Based on the observation data collected by the authors of the study, the decrease in plastic bag usage during the ordinance’s 3-month grace period was accompanied by a significant increase in the use of paper and reusable bags (including the reuse of plastic bags from other stores). This change was sustained over the remaining observation period, indicating that the ban has been quite effective in changing consumer behavior.

Now, this is all well and good, but what if your city or town doesn’t have a plastic bag ban? What difference can you make at an individual level? You can show local stores how you feel by using alternative bags, but which one is best? In researching this topic, I read several published articles, but National Geographic’s “Sustainable Shopping-Which Bag Is Best” made many excellent points. So, let’s look at the options one by one, along with some of the insights offered in the National Geographic article:

  • Plastic bag production isn’t as resource intensive as paper or cotton, but they are difficult to recycle. Some stores offer these services since most curbside programs do not take them, but you must bring the bags back to the store to do so. Instead, most people use them as trash bags for small cans around the house, which is better than simply tossing them, but still leads to them ending up in a landfill and degrading into microplastics (e., the original problem).

  • Paper bags are both biodegradable and recyclable, which sounds great, right? Unfortunately, paper bags require four times the amount of energy of plastics bags, not to mention that the chemicals used in the process are also damaging to the environment. Reusing paper bags would help make up for this, except that it takes between three and 43 uses to offset the damage, which is difficult to manage with a flimsy paper bag.

  • Reusable bags can be great, but again, there are pros and cons.
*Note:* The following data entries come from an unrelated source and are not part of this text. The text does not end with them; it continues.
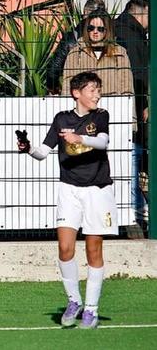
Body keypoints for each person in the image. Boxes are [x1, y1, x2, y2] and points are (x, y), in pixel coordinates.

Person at [18, 71, 117, 329]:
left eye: (98, 90)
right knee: (64, 247)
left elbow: (103, 142)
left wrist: (79, 138)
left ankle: (92, 309)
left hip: (98, 190)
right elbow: (43, 152)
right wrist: (28, 148)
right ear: (76, 93)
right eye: (92, 90)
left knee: (93, 248)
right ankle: (74, 300)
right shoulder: (62, 119)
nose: (97, 95)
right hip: (69, 189)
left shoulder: (101, 116)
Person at [114, 0, 150, 231]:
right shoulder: (132, 36)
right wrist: (144, 104)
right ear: (140, 13)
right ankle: (138, 209)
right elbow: (138, 74)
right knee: (136, 155)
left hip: (127, 104)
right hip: (135, 104)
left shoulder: (122, 30)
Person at [61, 9, 133, 96]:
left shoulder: (120, 53)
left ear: (107, 30)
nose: (95, 32)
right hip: (84, 102)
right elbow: (67, 86)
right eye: (91, 28)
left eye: (100, 29)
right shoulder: (76, 53)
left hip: (112, 102)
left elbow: (127, 86)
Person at [47, 0, 107, 94]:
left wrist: (55, 89)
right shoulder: (111, 36)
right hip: (105, 92)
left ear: (85, 12)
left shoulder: (71, 38)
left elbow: (53, 70)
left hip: (76, 92)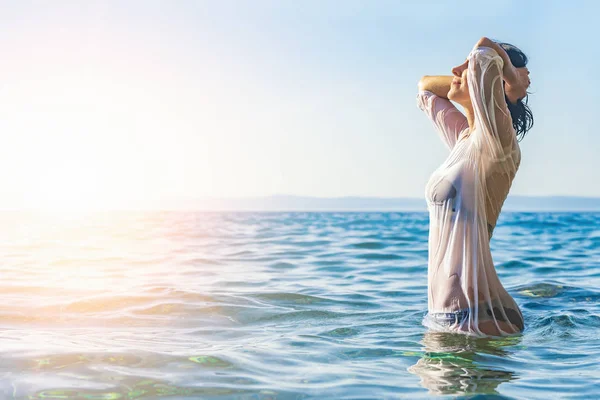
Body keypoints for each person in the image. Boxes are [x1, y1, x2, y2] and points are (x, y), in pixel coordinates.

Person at [416, 37, 533, 336]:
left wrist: (513, 83)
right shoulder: (463, 141)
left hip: (485, 314)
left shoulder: (498, 144)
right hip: (443, 317)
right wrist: (465, 78)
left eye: (465, 69)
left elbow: (483, 53)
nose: (456, 71)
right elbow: (425, 88)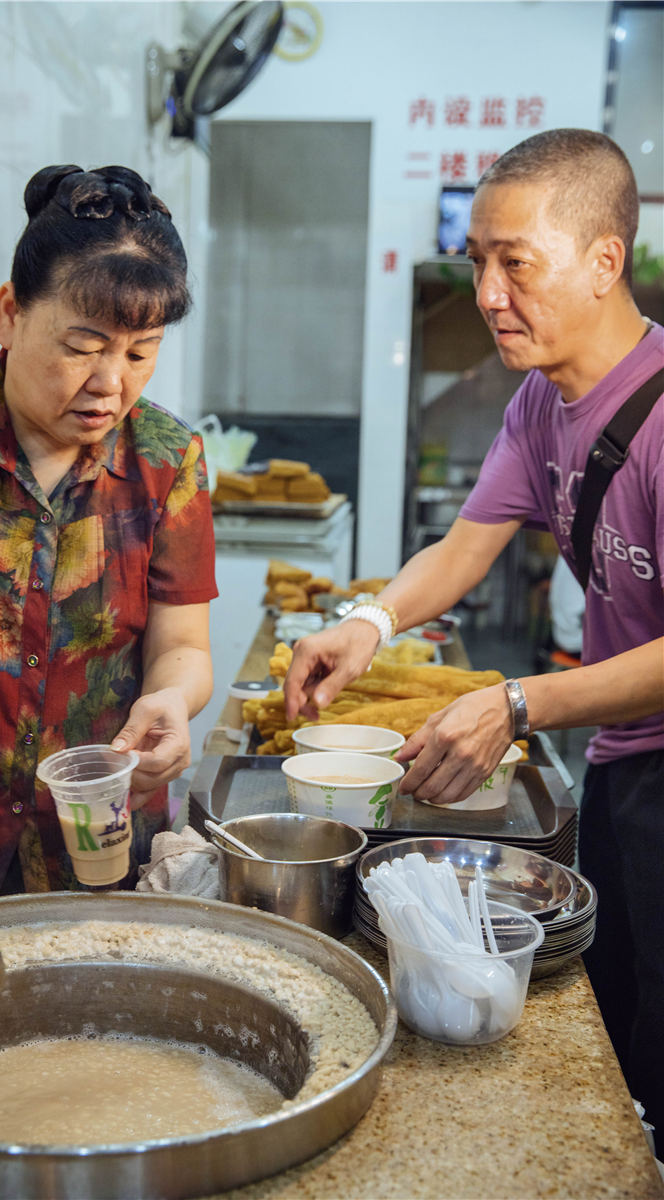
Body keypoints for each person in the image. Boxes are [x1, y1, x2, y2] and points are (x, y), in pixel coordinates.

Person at [284, 129, 663, 1150]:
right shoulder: (542, 402)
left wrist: (516, 703)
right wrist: (362, 624)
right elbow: (463, 549)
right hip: (627, 763)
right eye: (477, 263)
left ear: (601, 260)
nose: (488, 292)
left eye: (515, 264)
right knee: (620, 1032)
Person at [0, 164, 217, 899]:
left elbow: (182, 647)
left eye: (140, 353)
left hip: (94, 844)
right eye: (83, 346)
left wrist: (172, 703)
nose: (110, 383)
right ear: (9, 313)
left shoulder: (166, 459)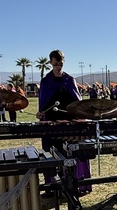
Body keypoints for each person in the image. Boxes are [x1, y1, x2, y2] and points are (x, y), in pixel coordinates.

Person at [37, 49, 91, 191]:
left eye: (60, 64)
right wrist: (41, 113)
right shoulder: (46, 81)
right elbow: (43, 103)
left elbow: (78, 102)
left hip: (70, 124)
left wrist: (82, 116)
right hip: (52, 124)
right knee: (51, 154)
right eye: (55, 64)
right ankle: (52, 185)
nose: (58, 67)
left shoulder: (69, 80)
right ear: (50, 63)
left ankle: (78, 183)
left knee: (74, 153)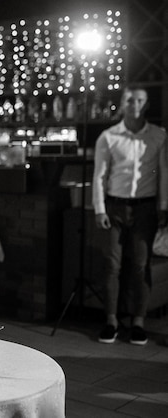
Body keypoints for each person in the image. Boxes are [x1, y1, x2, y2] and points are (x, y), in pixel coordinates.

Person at [92, 84, 168, 346]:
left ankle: (138, 322)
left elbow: (163, 173)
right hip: (114, 206)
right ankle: (111, 321)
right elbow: (99, 176)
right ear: (123, 103)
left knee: (140, 265)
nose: (134, 105)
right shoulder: (109, 136)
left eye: (139, 100)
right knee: (112, 264)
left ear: (145, 104)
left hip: (145, 207)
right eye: (129, 100)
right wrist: (99, 209)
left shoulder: (158, 136)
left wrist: (164, 207)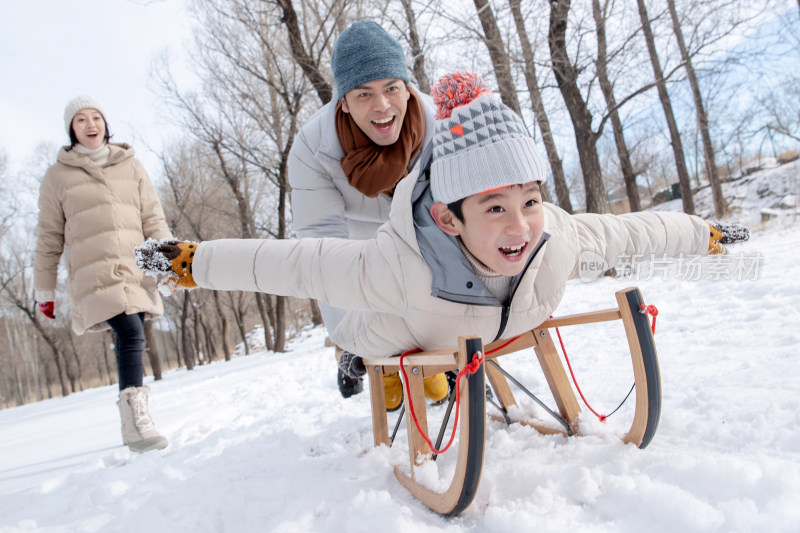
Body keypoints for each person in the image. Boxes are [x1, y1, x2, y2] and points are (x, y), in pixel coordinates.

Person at [135, 72, 748, 371]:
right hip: (409, 330)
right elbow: (298, 262)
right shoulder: (401, 264)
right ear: (448, 220)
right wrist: (192, 262)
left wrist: (715, 235)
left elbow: (639, 231)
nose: (521, 228)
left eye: (529, 202)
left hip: (490, 328)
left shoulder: (556, 239)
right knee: (366, 335)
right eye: (496, 209)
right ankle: (360, 364)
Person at [288, 20, 446, 406]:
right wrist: (350, 343)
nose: (382, 106)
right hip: (355, 246)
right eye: (364, 94)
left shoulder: (440, 126)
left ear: (407, 90)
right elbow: (321, 249)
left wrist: (458, 338)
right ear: (342, 101)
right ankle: (362, 365)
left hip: (421, 231)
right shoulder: (313, 148)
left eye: (392, 88)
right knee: (383, 374)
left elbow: (466, 221)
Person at [35, 96, 172, 453]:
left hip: (134, 268)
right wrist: (44, 290)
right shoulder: (57, 177)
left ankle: (135, 420)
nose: (89, 123)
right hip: (93, 275)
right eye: (80, 119)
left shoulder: (132, 166)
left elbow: (153, 219)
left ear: (105, 125)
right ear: (72, 130)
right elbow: (48, 237)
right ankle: (135, 422)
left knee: (134, 330)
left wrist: (175, 263)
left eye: (95, 116)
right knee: (130, 330)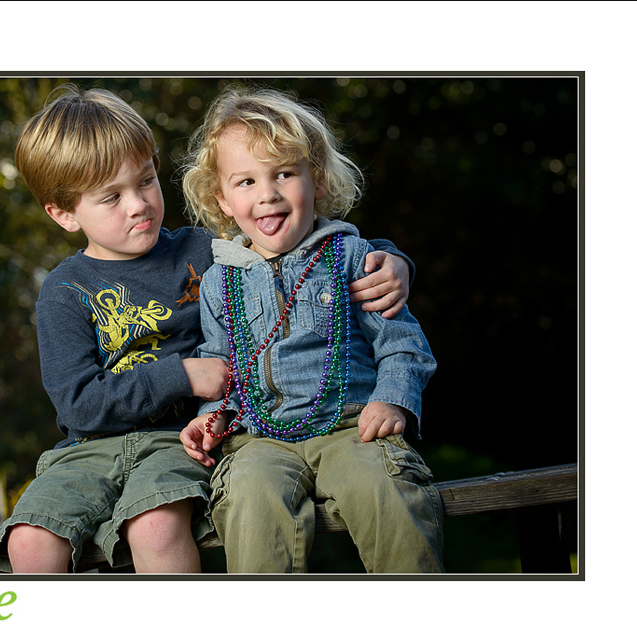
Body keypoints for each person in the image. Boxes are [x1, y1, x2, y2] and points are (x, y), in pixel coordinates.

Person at [0, 85, 414, 574]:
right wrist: (182, 375)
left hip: (178, 445)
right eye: (111, 197)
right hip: (85, 451)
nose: (138, 205)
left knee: (155, 527)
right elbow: (78, 404)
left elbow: (291, 245)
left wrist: (393, 260)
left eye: (145, 181)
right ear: (64, 213)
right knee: (30, 544)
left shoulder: (206, 252)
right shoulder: (63, 290)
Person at [180, 85, 444, 573]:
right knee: (250, 496)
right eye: (246, 182)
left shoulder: (352, 258)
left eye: (284, 173)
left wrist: (393, 399)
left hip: (350, 428)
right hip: (260, 439)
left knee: (384, 487)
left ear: (316, 181)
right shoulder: (220, 282)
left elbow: (403, 344)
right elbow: (221, 368)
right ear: (222, 199)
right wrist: (214, 416)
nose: (267, 194)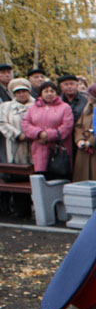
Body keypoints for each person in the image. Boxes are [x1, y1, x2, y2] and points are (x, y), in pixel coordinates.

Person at [20, 80, 74, 179]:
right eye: (46, 91)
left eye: (52, 91)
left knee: (58, 180)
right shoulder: (33, 108)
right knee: (41, 179)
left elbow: (67, 126)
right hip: (40, 148)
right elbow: (25, 123)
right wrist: (39, 133)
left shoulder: (65, 107)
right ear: (41, 93)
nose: (49, 94)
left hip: (59, 150)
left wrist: (48, 135)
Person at [0, 78, 34, 217]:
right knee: (17, 177)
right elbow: (2, 123)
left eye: (24, 91)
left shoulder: (36, 104)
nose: (21, 94)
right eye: (18, 92)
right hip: (14, 146)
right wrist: (17, 134)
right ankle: (20, 210)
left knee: (34, 178)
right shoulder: (6, 106)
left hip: (33, 146)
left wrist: (31, 133)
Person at [72, 83, 96, 182]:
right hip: (83, 150)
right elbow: (79, 126)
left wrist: (91, 142)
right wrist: (80, 140)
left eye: (89, 95)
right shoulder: (86, 110)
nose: (87, 97)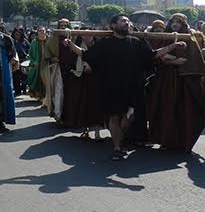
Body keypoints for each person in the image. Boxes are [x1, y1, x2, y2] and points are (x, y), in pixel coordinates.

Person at [65, 14, 186, 160]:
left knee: (130, 116)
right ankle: (117, 147)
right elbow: (86, 54)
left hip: (133, 86)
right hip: (112, 86)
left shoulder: (136, 42)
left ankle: (119, 137)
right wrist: (70, 44)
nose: (127, 23)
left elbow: (153, 55)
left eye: (128, 22)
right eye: (123, 21)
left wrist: (172, 46)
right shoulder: (105, 43)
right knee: (114, 116)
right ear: (113, 26)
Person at [147, 13, 205, 152]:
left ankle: (184, 142)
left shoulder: (190, 37)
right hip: (166, 78)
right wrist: (172, 60)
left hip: (184, 81)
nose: (175, 23)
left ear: (183, 24)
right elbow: (157, 54)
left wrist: (176, 60)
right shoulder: (165, 36)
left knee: (185, 111)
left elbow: (192, 58)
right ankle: (164, 140)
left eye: (178, 21)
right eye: (173, 21)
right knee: (165, 109)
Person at [27, 26, 48, 103]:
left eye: (43, 31)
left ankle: (46, 96)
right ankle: (40, 96)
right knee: (38, 80)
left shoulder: (49, 41)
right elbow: (30, 54)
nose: (42, 33)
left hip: (47, 64)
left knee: (46, 80)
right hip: (37, 65)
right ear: (37, 33)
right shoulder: (34, 42)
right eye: (40, 31)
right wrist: (33, 62)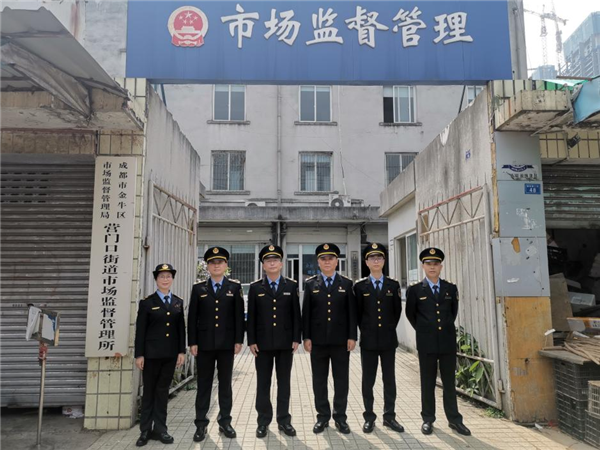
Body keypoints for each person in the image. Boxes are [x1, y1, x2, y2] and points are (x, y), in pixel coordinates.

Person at [405, 248, 471, 436]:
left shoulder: (450, 288)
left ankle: (454, 420)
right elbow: (411, 314)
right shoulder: (415, 290)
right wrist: (425, 330)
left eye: (435, 264)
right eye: (428, 264)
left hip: (447, 342)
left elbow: (453, 312)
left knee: (449, 382)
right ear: (423, 266)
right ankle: (428, 419)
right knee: (427, 382)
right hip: (426, 343)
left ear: (441, 266)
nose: (432, 267)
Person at [188, 247, 245, 442]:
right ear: (208, 266)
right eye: (212, 263)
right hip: (204, 345)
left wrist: (238, 340)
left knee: (225, 385)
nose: (216, 265)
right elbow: (192, 317)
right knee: (204, 385)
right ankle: (201, 424)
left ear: (226, 265)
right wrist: (192, 342)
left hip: (226, 344)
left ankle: (225, 421)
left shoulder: (234, 287)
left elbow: (239, 316)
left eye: (220, 262)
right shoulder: (198, 289)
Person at [247, 244, 301, 438]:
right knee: (263, 383)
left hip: (285, 343)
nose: (272, 263)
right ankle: (263, 421)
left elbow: (296, 314)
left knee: (284, 383)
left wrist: (296, 338)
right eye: (268, 261)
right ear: (263, 265)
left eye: (275, 260)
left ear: (281, 263)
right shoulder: (255, 287)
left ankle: (284, 420)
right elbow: (251, 316)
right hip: (262, 344)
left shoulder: (291, 286)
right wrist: (251, 340)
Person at [302, 243, 357, 434]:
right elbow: (306, 313)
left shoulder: (346, 284)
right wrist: (306, 337)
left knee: (341, 380)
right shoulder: (311, 284)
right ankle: (322, 417)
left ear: (336, 262)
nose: (327, 262)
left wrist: (352, 336)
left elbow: (352, 313)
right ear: (318, 262)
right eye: (323, 259)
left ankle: (340, 417)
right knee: (319, 381)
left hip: (341, 341)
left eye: (330, 258)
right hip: (318, 341)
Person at [134, 263, 186, 447]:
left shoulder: (178, 302)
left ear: (172, 279)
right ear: (156, 280)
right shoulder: (147, 302)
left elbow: (181, 330)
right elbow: (140, 331)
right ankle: (145, 430)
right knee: (149, 392)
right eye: (162, 276)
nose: (165, 279)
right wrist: (139, 355)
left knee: (163, 392)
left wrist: (181, 351)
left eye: (168, 276)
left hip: (169, 355)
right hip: (151, 356)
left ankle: (160, 429)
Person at [354, 243, 404, 434]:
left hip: (388, 340)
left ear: (384, 261)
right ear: (366, 262)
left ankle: (389, 417)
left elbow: (396, 312)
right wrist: (367, 330)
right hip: (368, 341)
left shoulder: (393, 285)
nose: (376, 261)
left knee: (389, 379)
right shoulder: (360, 286)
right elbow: (358, 314)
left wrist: (387, 328)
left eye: (379, 257)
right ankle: (369, 417)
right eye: (372, 258)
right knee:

Cotton bags, for instance, require 131 uses to offset the climate impact of producing them, or thousands of times to offset their total environmental footprint. Heavier plastics such as nonwoven polypropylene only require 11 reuses to match standard plastic bags, but if you’ve ever used one, you know that bits of plastic still flake off due to wear and tear. Moreover, most of us forget to bring them to the store in the first place! However, reusable bags do have a positive impact in that they do limit the amount of plastic litter.
As of right now, there is no perfect solution, which I know is disappointing to hear. However, the National Geographic article goes on to make an important point, “the most sustainable choice is the bag you already own.” As a rule, reusing any bag that you already have as many times as possible and disposing of it properly once it is no longer useful to you is a great way to go.